Posted Sep 4, 2008 17:02 UTC (Thu) by iabervon (subscriber, #722)
Parent article: Linux 3.0?

I think spending 3 months removing things is a bit excessive. I'd say Linus should queue up a set of deprecated code removal patches in a branch, and, when he releases 2.6.30 (or something), merge that branch and release 3.0 fifteen seconds later. This has the big advantage that there's no non-deprecated difference between 2.6.30 and 3.0; so there's no migration pain going from 2.6.30 to 3.0 (aside from the fact that you'll have to have made sure that 2.6.30 isn't giving you any deprecation complaints), and people who have to roll back to 2.6.x because of finding that they're still using a deprecated feature don't have problems going back.

Then there would be a release cycle in which nothing could depend extensively on the deprecated stuff being gone (because there's zero time to write such a change between the 2.6.30 release and the 3.0.1 merge window), meaning that it would be 3.0.2 which people who needed the deprecated stuff really couldn't use (since it would be what includes the "now that that junk is gone, we can clean this code up and move forward" patches). In the 3.0.1 merge window, there would probably be a lot of dropping the parts of patches/merges that fix removed code for API changes (since -next wouldn't account for the removal), but that's easy enough.

Source material.
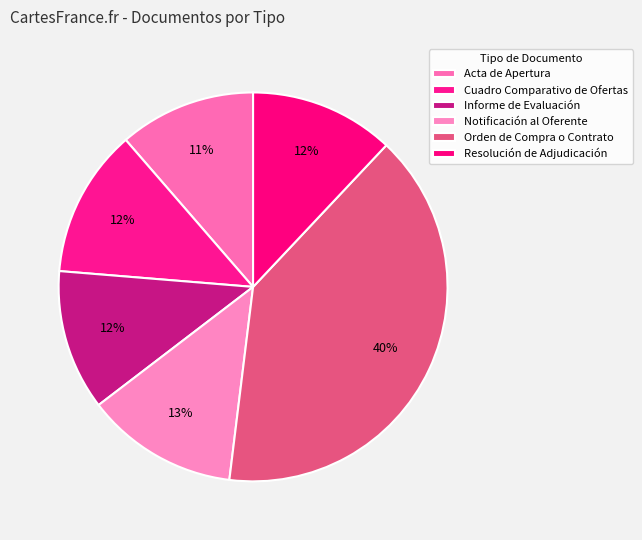

Count the number of slices in the pie.

6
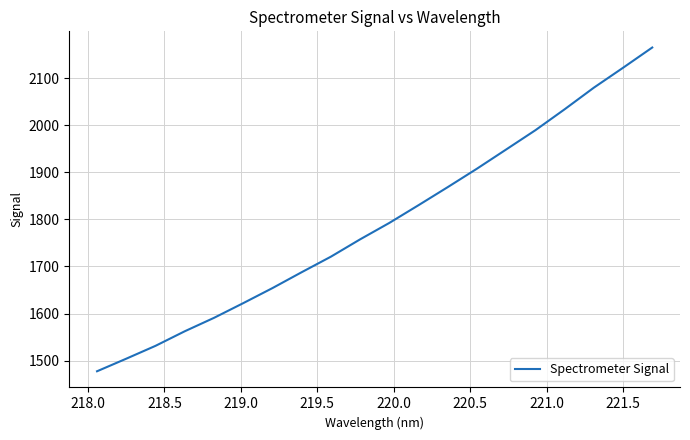

What is the minimum value shown in the chart?

1477.3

What to work on.
(a) According to the comment on Linux 3.0, which release would people who needed the deprecated features really be unable to use?
(b) Retype the comment on Linux 3.0, everything from "Parent article: Linux" down to "problems going back.".
The data were taken from a separate source.

Task-by-task answers.
(a) 3.0.2

(b)
Parent article: Linux 3.0?

I think spending 3 months removing things is a bit excessive. I'd say Linus should queue up a set of deprecated code removal patches in a branch, and, when he releases 2.6.30 (or something), merge that branch and release 3.0 fifteen seconds later. This has the big advantage that there's no non-deprecated difference between 2.6.30 and 3.0; so there's no migration pain going from 2.6.30 to 3.0 (aside from the fact that you'll have to have made sure that 2.6.30 isn't giving you any deprecation complaints), and people who have to roll back to 2.6.x because of finding that they're still using a deprecated feature don't have problems going back.